Es con gran tristeza que me referiré al fallecimiento, el 27 de diciembre pasado, de Jacques Delors, un creyente, estadista y europeísta, en ese orden.

Lo de creyente era una particularidad que muy pocos franceses suelan asumir abiertamente.  Herederos de las convulsiones del sisma de occidente y de las guerras de religión, es una cortesía y una gentileza (además de un requisito legal) el hacer énfasis en lo laico. Las raras ocasiones en que uno ve a un dirigente político en una iglesia es cuando asiste al funeral de un antiguo rival, como fue el caso cuando muchos lo acompañaron al de Mitterrand, fallecido unos veinte años antes que él.  A él, sin embargo, no le preocupaba decir que tenían que dejarle espacio para ir a misa los domingos o que fue “gracias al cielo” que no militó en algunos organismos. Humilde en el trato, estaba sobre todo orgulloso de su capacidad de trabajo: “Como me cuesta entender, suplo con esfuerzo”, le dijo una vez al presidente que se maravillaba de su claridad expositiva para referirse a las finanzas de su país.

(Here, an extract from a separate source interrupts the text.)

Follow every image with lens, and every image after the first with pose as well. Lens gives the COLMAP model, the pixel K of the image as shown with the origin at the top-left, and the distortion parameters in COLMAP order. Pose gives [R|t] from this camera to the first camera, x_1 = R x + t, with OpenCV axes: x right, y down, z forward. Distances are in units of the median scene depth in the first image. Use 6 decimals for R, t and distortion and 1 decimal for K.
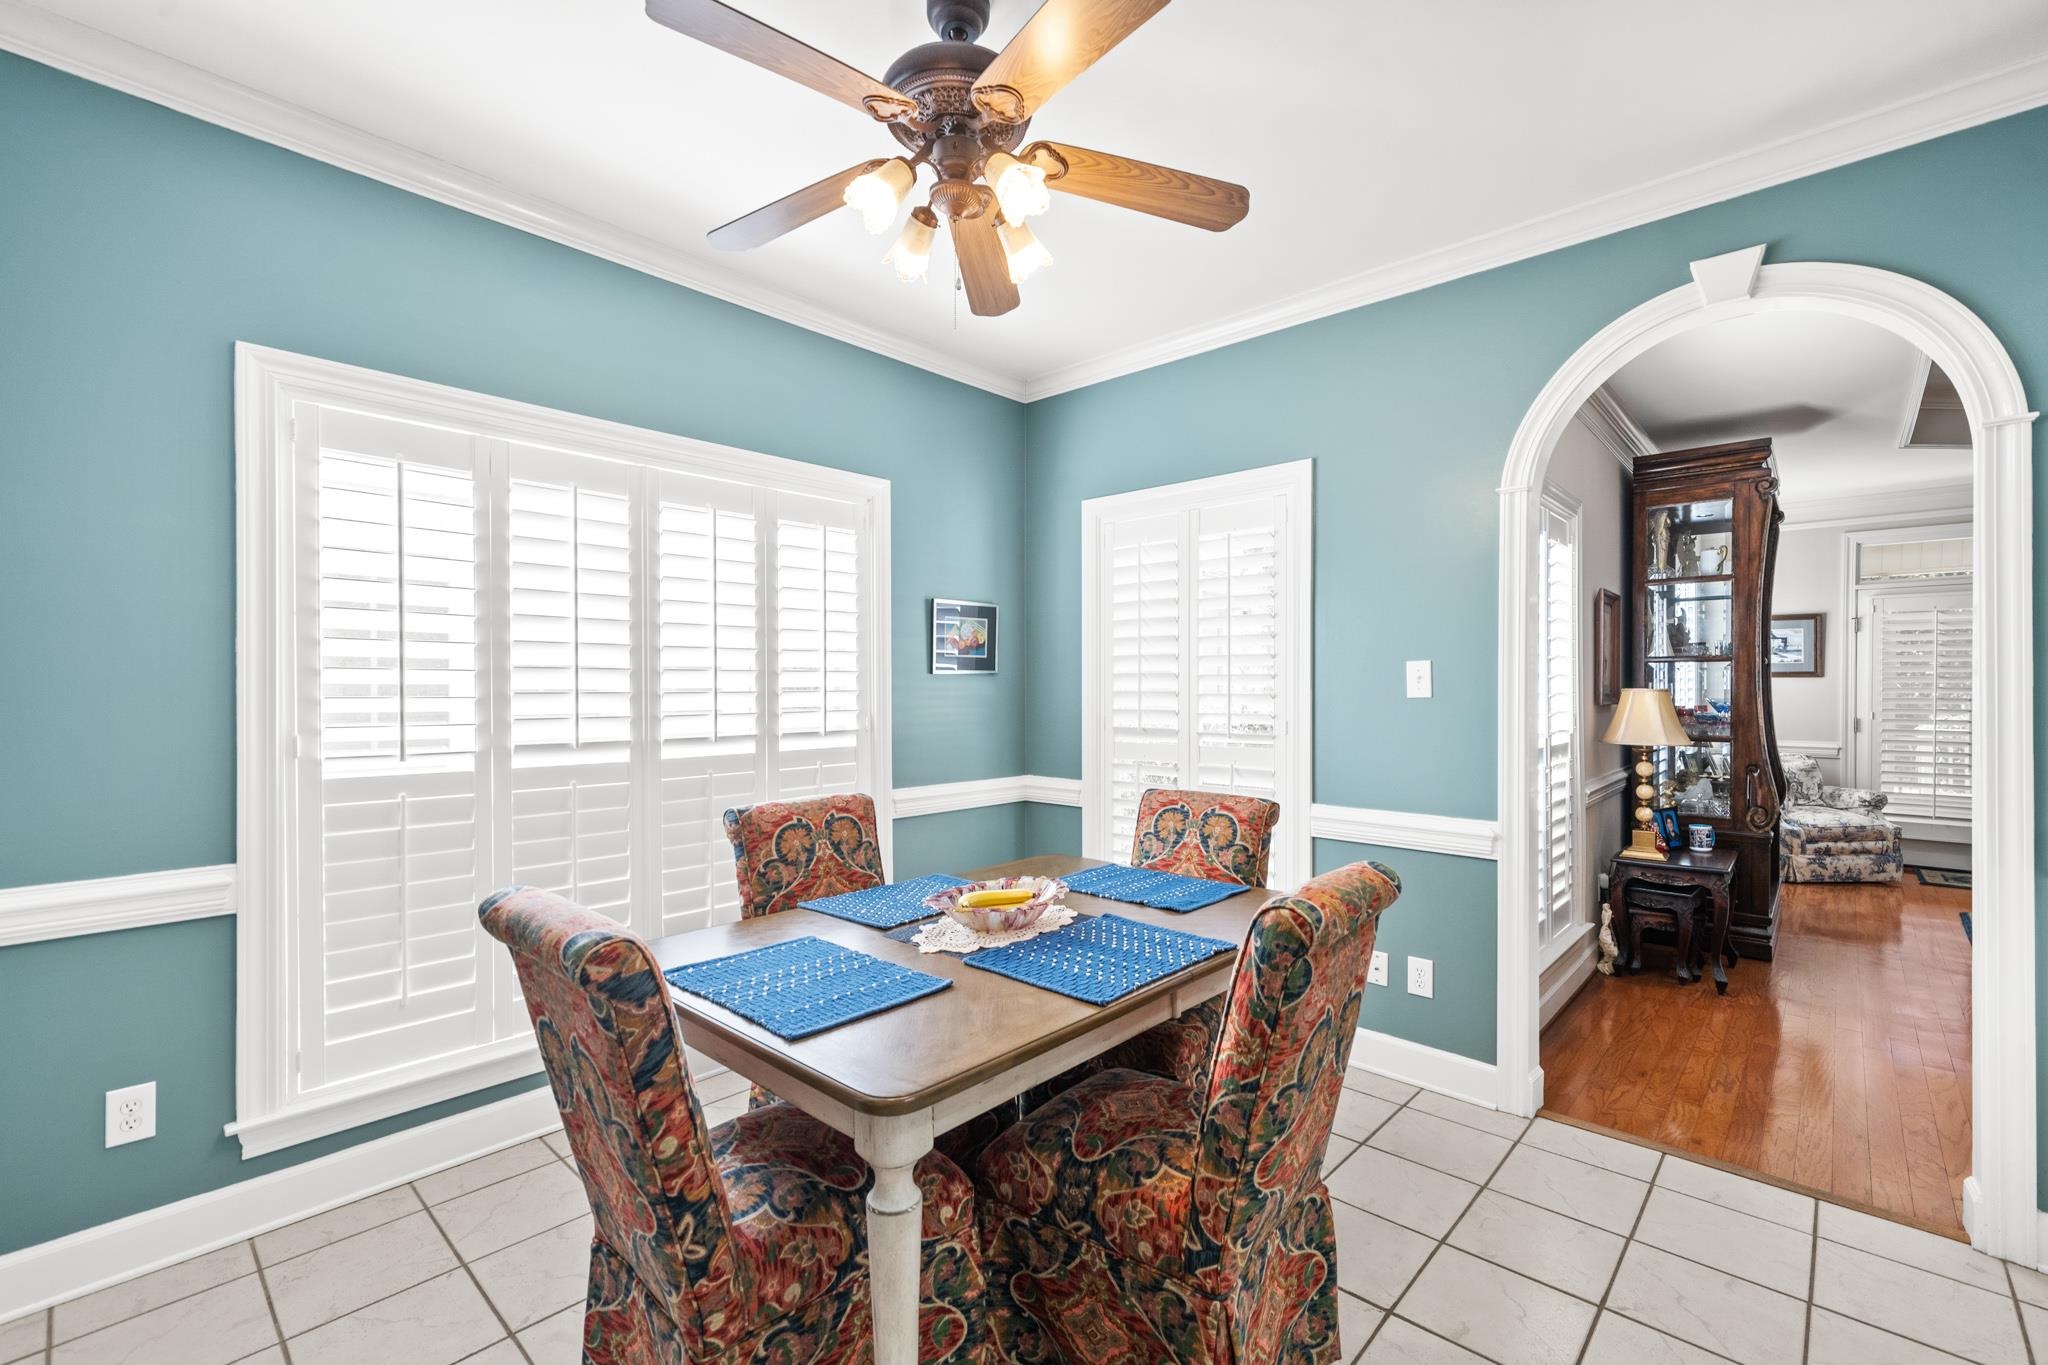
lens RADIAL K [[889.2, 0, 1024.1], [0, 889.2, 684.4], [0, 0, 1]] dist [0.002163, 0.000253]
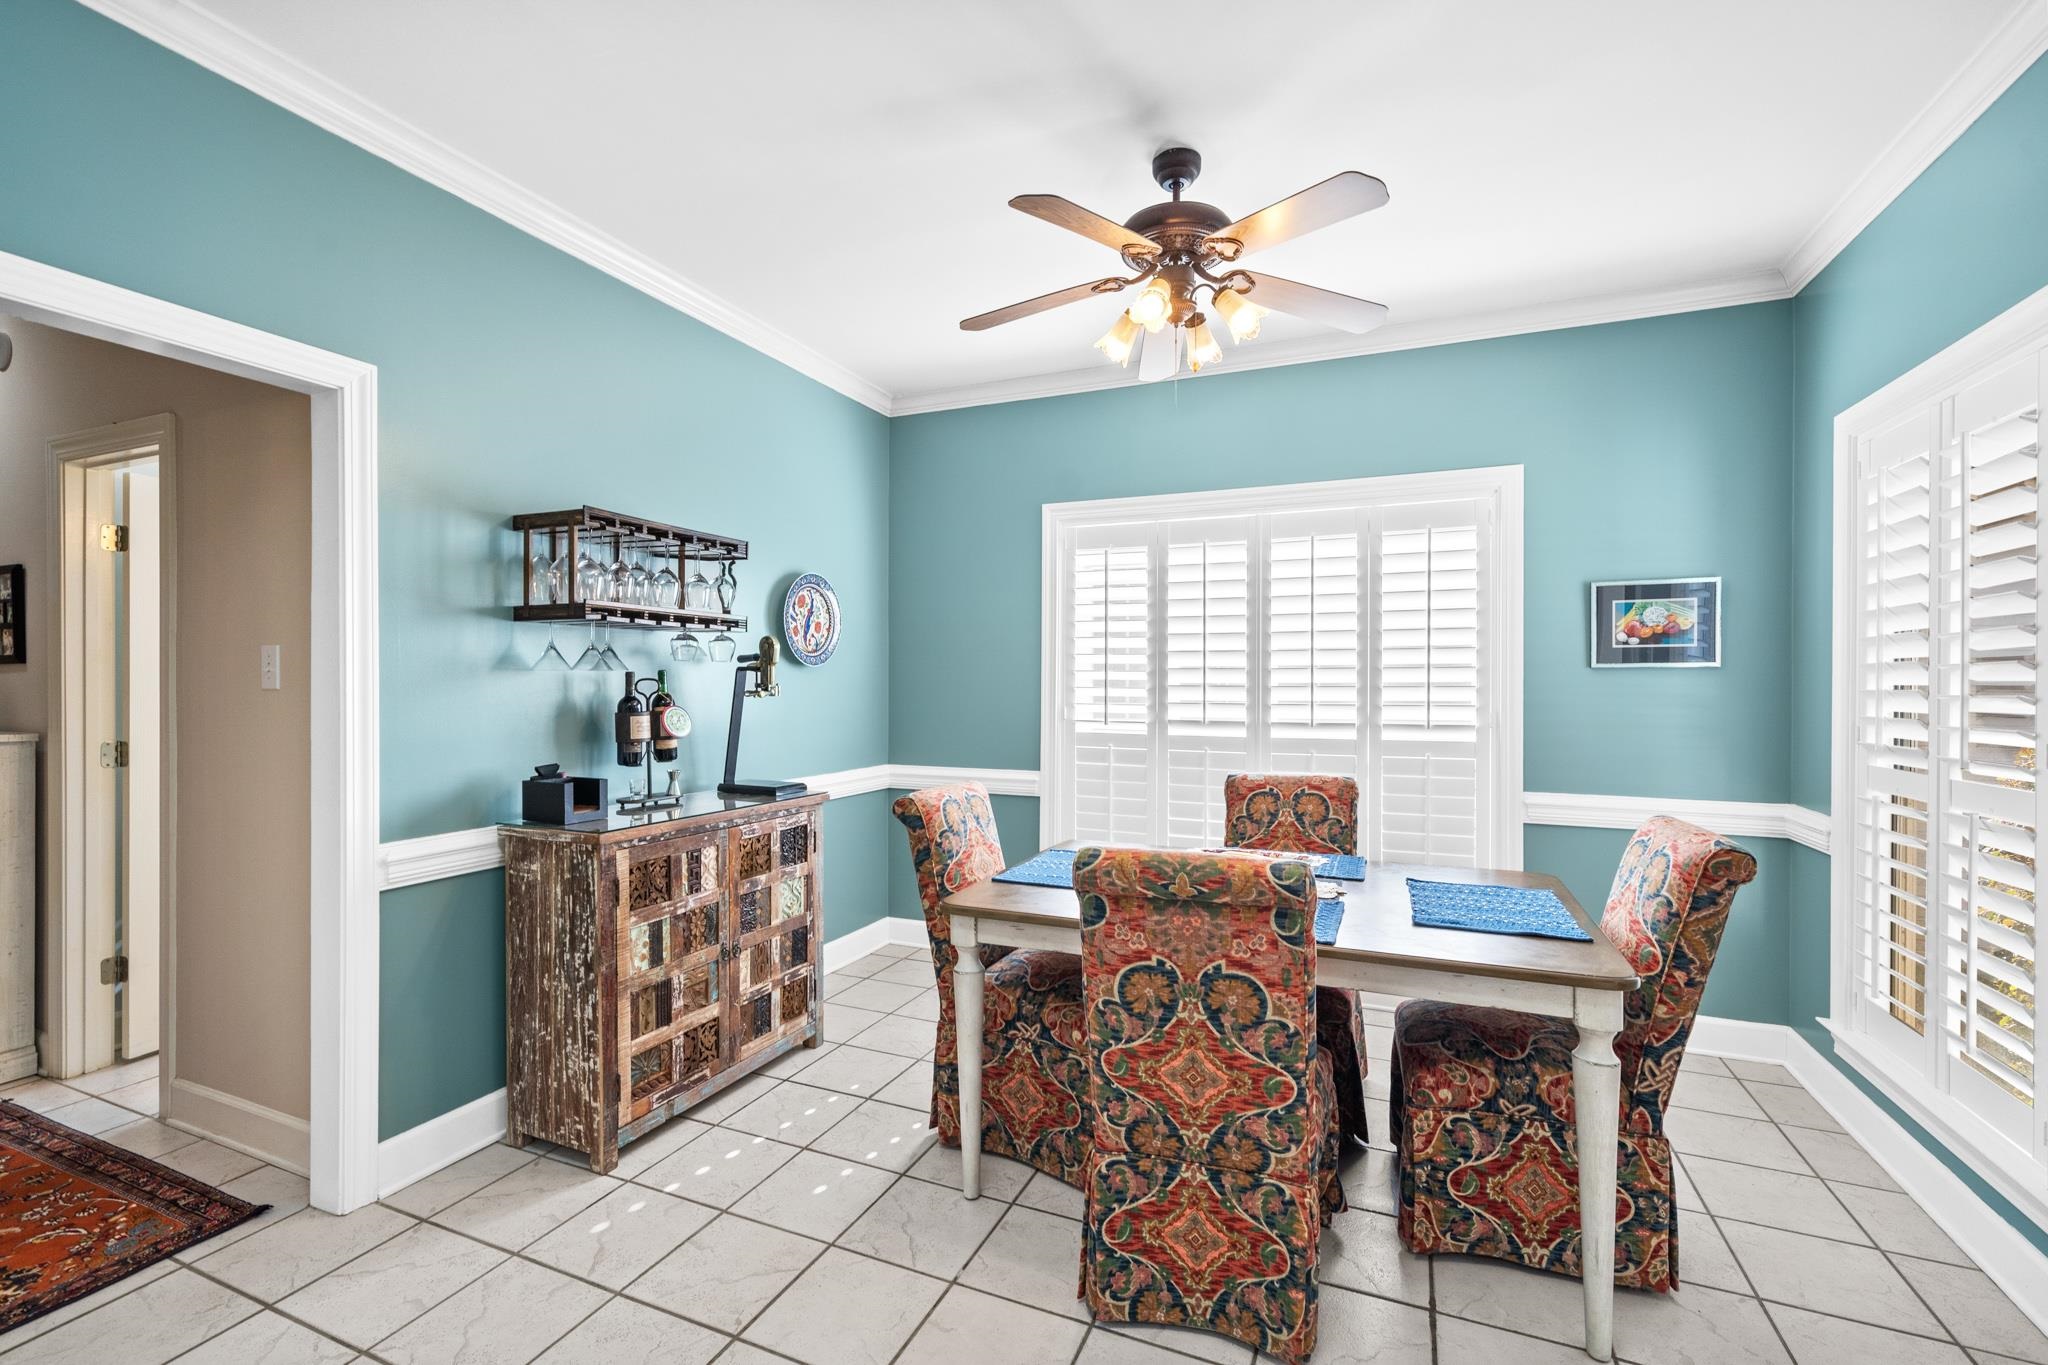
lens RADIAL K [[889.2, 0, 1024.1], [0, 889.2, 674.6], [0, 0, 1]] dist [0.002163, 0.000253]
pose [[0.335804, -0.005650, -0.941915, 0.806419], [-0.001880, 0.999976, -0.006669, 0.001763], [0.941930, 0.004010, 0.335785, 0.262466]]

Los alemanes le agradecen su decidida colaboración para la reunificación germánica después de la caída del muro de Berlín, pero todos los europeos le deben la unificación monetaria de la comunidad económica europea.  Con la misma capacidad de trabajo de la que se sentía orgulloso como ministro de finanzas, cuando presidió la Comisión Europea fue un verdadero dínamo, que ostentó más poder que muchos antes y después de él. Todavía muchos ingleses están resentidos por ese hecho.

A su salida de la dirección de la Unión Europea, se esperaba que fuera candidato presidencial de su país ya que gozaba con la aprobación de las izquierdas (su catolicismo le hacía entender la participación del estado en la protección de los individuos como necesaria una red social) y de las derechas (su pragmatismo le hacía ver que era únicamente a través de instrumentos financieros que esa unión podía efectivamente darse).

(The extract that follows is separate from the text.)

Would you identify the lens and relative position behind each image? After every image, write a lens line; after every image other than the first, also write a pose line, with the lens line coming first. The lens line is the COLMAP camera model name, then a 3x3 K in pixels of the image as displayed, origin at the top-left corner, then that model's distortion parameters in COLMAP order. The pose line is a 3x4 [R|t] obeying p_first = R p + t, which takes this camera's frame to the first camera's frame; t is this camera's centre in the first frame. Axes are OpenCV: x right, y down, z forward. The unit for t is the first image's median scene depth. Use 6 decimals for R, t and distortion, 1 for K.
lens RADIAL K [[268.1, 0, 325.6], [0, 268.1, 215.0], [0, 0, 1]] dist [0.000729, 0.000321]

Arguyó que no se sentía con las fuerzas para asumir un compromiso de tal envergadura y que confiaba en que otros podían afrontarlos.   Creo que la clave de esa decisión pudo leerse varios años después, cuando escribió sus memorias personales y eligió el siguiente epígrafe para motivar la lectura: “Llevamos dentro de nosotros proyectos, deseos, esperanzas a los que nos aferramos tan apasionadamente que a veces olvidamos que podría haber un plan de Dios más grande que los que podemos concebir, mejor para nosotros, más emocionante; más capaz de darnos aliento y esperanza;

En su caso, los proyectos después de la Unión Europea, en lugar de ser galocéntricos, fueron universalistas. Le dedicó varios años a la preparación de un voluminoso y bien preparado documento denominado “La educación encierra un tesoro” para la UNESCO en el cual exponía con su simplicidad habitual, pero con muchos datos al apoyo, cómo podía utilizarse esta herramienta frente a un mundo en evolución.  Esta es la dimensión de su vida por la que es más conocido en América Latina. En República Dominicana fue muy citado en la época en que se batallaba por el 5% del PIB para la educación. Ojalá muchos estuviésemos en medida de afrontar los retos con la misma confianza, pasión y dedicación que él.